Best for: conversational text, FAQ documents, news articles, and any content where a single sentence is often the retrievable unit of meaning.
Paragraph chunking
Split at paragraph boundaries (double newlines or heading transitions) and keep each paragraph as one or more chunks. Paragraphs preserve a complete thought or topic. The chunk size is highly variable — a one-sentence paragraph and a ten-sentence one are both “one paragraph” — so you need a maximum-size cap to prevent very long paragraphs from exceeding the model’s context limit.
Best for: structured documents like reports, documentation, and academic papers where each paragraph has a clear, coherent topic.
Overlap: how much is enough?
Overlap is expressed as a fraction of the chunk size. An overlap of 0.1 (10%) means the last 10% of each chunk’s tokens are repeated at the start of the next chunk. Common guidance:
- 5–10%: Minimal overlap, suitable when documents are well-structured and sentences rarely straddle chunk boundaries.

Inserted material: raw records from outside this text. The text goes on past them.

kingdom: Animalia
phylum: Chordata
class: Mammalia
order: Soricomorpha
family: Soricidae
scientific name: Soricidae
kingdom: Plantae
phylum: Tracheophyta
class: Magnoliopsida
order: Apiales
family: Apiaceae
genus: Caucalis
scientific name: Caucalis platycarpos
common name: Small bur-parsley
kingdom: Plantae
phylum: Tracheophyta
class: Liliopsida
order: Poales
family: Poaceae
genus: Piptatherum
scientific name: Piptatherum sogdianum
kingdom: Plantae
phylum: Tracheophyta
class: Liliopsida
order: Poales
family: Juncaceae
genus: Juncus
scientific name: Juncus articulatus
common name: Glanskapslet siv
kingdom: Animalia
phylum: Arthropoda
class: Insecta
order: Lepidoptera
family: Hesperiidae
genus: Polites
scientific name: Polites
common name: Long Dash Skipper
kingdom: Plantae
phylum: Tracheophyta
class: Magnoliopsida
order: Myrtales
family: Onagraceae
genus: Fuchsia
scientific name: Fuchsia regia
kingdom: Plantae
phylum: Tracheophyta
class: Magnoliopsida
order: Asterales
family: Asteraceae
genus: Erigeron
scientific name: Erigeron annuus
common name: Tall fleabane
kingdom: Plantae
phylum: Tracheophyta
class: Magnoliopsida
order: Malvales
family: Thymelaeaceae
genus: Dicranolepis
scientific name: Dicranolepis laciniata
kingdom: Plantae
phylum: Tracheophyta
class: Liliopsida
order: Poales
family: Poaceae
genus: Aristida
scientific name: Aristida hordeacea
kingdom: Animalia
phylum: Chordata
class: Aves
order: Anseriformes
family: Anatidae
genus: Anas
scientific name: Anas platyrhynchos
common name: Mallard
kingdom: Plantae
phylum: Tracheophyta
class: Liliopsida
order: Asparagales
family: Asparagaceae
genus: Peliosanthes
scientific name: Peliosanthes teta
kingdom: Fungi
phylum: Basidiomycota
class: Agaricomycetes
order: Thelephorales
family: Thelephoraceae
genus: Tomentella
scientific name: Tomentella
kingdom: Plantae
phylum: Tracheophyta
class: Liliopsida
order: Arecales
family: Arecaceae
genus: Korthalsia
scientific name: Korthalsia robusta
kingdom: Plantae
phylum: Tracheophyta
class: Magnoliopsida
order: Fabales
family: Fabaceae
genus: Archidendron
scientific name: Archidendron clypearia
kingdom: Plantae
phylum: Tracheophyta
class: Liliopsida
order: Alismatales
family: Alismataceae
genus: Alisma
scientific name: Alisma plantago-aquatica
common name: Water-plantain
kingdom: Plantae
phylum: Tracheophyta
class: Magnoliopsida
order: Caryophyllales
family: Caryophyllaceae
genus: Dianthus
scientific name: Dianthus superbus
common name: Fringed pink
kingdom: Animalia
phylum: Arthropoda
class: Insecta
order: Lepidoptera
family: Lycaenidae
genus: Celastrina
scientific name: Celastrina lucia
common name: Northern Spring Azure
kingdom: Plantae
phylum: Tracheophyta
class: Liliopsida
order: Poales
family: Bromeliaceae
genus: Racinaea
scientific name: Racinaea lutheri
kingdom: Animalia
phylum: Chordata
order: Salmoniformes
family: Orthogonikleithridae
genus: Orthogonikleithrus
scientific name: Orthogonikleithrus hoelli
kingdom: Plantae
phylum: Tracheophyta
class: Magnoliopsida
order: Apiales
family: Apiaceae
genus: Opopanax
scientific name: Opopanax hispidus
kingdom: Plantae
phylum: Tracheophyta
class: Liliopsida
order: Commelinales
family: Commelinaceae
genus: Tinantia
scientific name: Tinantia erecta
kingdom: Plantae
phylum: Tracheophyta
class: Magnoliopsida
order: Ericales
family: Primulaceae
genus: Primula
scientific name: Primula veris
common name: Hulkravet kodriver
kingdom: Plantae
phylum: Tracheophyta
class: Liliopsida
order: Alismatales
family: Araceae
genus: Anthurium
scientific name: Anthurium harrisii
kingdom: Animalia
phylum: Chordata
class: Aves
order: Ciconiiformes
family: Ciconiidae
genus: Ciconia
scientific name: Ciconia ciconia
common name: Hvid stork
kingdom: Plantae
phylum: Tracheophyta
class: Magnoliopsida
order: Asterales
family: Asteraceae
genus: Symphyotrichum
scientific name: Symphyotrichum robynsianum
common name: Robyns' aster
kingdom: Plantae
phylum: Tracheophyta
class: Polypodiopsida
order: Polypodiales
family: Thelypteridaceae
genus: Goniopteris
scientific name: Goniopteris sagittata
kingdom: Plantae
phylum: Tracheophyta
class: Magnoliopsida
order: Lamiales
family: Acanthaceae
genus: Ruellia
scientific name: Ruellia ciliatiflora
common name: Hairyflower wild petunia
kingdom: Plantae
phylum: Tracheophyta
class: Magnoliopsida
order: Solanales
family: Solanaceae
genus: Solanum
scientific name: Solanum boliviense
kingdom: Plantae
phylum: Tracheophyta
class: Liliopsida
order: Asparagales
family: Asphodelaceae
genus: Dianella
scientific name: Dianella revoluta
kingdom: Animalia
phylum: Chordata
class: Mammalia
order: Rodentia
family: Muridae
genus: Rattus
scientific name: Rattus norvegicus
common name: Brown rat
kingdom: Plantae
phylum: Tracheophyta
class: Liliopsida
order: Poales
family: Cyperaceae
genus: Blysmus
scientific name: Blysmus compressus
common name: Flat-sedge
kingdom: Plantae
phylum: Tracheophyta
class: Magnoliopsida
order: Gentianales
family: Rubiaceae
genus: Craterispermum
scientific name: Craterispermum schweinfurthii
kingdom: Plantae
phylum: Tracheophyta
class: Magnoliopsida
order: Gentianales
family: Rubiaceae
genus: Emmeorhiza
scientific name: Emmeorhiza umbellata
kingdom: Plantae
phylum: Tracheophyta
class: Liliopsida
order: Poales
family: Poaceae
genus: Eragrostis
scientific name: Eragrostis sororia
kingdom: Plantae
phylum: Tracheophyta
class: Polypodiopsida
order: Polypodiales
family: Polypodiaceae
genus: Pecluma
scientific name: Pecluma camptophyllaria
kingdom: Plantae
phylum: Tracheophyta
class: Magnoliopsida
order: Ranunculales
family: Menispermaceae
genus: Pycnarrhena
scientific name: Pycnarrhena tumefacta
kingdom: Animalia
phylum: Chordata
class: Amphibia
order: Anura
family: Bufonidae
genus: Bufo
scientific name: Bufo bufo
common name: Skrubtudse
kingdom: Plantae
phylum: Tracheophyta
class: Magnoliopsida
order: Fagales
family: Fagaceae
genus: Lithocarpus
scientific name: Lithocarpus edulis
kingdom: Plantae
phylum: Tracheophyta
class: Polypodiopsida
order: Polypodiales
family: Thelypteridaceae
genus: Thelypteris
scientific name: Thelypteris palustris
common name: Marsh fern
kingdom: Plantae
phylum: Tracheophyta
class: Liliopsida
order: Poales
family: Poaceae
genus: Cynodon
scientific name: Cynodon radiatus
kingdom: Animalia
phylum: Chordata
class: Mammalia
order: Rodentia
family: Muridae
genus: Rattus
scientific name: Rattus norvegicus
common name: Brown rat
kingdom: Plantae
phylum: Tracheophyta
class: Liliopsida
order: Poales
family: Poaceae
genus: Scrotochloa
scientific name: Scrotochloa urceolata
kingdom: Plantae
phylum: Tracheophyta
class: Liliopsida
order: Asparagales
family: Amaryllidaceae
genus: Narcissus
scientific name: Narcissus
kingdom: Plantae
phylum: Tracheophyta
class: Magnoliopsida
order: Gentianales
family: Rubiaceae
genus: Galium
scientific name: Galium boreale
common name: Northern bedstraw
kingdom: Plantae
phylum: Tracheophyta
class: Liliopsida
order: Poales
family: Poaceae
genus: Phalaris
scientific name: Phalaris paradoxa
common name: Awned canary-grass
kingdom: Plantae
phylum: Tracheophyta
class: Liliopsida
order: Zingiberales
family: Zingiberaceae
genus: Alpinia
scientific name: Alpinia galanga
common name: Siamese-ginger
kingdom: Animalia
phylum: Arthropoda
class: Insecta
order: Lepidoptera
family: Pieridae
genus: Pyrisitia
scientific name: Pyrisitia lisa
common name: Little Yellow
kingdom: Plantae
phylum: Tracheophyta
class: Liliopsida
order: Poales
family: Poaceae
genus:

- 10–20%: Standard starting point for most RAG pipelines. Provides meaningful boundary coverage without excessive duplication.
- 20–30%+: Use only when your documents have very long sentences or dense cross-reference patterns. The storage and embedding cost grows quickly.
At scale, 20% overlap on a 1 million token corpus means you embed and store 200,000 additional tokens — a meaningful increase in vector store size and embedding API cost.
How many chunks fit in a retrieval call?
Each RAG query typically retrieves a fixed number of chunks (e.g. the top-5 or top-10 most semantically similar chunks) and injects them into the model’s context window. The calculator shows how many of your chunks fill the selected model’s context, which helps you plan:
- If each chunk is 300 tokens and the context is 128,000 tokens, you can inject up to ~400 chunks — far more than you would ever want.
- If each chunk is 3,000 tokens and the context is 8,000 tokens, you can only inject 2 chunks — too few to provide diverse coverage.
A good target is chunks sized so you can comfortably fit 5–20 high-quality retrieved passages without hitting the context limit.
Tips for calibrating against your data
- Match chunk size to your queries. Fact-lookup questions favour small, precise chunks; summarisation and reasoning favour larger chunks that keep context intact.
- Run retrieval quality checks before tuning. The numbers here are planning estimates. The real test is whether your retriever surfaces the right passages for representative queries.
- Sentence and paragraph chunking produce uneven sizes. The figures here are typical averages; in practice some chunks will be much larger than others, so cap maximum chunk size in your splitter.